First, add code after MPI_Init to print out the PID and halt the program to wait for you to attach. The standard solution seems to be an infinite loop; I eventually settled on raise(SIGSTOP);
, which requires an extra call of continue
to escape within gdb.
}
int i, id, nid;
MPI_Comm_rank(MPI_COMM_WORLD,&id);
MPI_Comm_size(MPI_COMM_WORLD,&nid);
for (i=0; i<nid; i++) {
MPI_Barrier(MPI_COMM_WORLD);
if (i==id) {
fprintf(stderr,"PID %d rank %d\n",getpid(),id);
}
MPI_Barrier(MPI_COMM_WORLD);
}
raise(SIGSTOP);
}
After compiling, run the executable in the background, and catch the stderr. You can then grep
the stderr file for some keyword (here literal PID) to get the PID and rank of each process.
MDRUN_EXE=../../Your/Path/To/bin/executable
MDRUN_ARG="-a arg1 -f file1 -e etc"
mpiexec -n 1 $MDRUN_EXE $MDRUN_ARG >> output 2>> error &
sleep 2
PIDFILE=pid.dat
grep PID error > $PIDFILE
PIDs=(`awk '{print $2}' $PIDFILE`)
RANKs=(`awk '{print $4}' $PIDFILE`)
A gdb session can be attached to each process with gdb $MDRUN_EXE $PID
. Doing so within a screen session allows easy access to any gdb session. -d -m
starts the screen in detached mode, -S "P$RANK"

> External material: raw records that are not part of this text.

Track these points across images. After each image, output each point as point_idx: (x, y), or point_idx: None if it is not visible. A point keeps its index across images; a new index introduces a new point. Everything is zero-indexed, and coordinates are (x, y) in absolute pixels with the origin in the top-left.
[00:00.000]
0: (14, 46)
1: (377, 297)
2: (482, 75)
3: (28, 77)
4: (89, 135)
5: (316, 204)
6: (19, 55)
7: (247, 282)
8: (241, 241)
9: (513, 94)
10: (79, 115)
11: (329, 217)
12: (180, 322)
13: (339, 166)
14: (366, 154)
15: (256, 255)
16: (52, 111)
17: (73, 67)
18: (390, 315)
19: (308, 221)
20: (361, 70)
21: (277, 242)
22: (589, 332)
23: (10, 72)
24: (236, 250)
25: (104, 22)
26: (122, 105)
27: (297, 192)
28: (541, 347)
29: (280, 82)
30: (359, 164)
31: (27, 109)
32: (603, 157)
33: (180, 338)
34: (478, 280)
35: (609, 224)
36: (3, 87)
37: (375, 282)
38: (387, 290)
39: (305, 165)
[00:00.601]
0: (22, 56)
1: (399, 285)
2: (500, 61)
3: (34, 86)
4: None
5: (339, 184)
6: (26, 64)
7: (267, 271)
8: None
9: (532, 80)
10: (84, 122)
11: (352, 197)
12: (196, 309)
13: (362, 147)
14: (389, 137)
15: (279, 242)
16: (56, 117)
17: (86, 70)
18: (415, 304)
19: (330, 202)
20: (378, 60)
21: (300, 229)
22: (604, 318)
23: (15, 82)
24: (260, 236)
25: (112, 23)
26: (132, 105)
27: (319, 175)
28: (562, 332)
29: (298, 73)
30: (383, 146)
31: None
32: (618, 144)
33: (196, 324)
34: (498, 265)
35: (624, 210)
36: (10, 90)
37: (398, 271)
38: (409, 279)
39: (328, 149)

allows you to name the screen for easy access later, and the -l
option to bash starts it in interactive mode and keeps gdb from exiting immediately.
for i in `awk 'BEGIN {for (i=0;i<'${#PIDs[@]}';i++) {print i}}'`
do
PID=${PIDs[$i]}
RANK=${RANKs[$i]}
screen -d -m -S "P$RANK" bash -l -c "gdb $MDRUN_EXE $PID"
done
Once gdb has started in the screens, you may script input to the screens (so that you don't have to enter every screen and type the same thing) using screen's -X stuff
command. A newline is required at the end of the command. Here the screens are accessed by -S "P$i"
using the names previously given. The -p 0
option is critical, otherwise the command intermittently fails (based on whether or not you have previously attached to the screen).
for i in `awk 'BEGIN {for (i=0;i<'${#PIDs[@]}';i++) {print i}}'`
do
screen -S "P$i" -p 0 -X stuff "set logging file debug.$i.log
"
screen -S "P$i" -p 0 -X stuff "set logging overwrite on
"
screen -S "P$i" -p 0 -X stuff "set logging on
"
screen -S "P$i" -p 0 -X stuff "source debug.init
"
done
At this point you can attach to any screen using screen -rS "P$i"
and detach using Ctrl+A+D
. Commands may be sent to all gdb sessions in analogy with the previous section of code.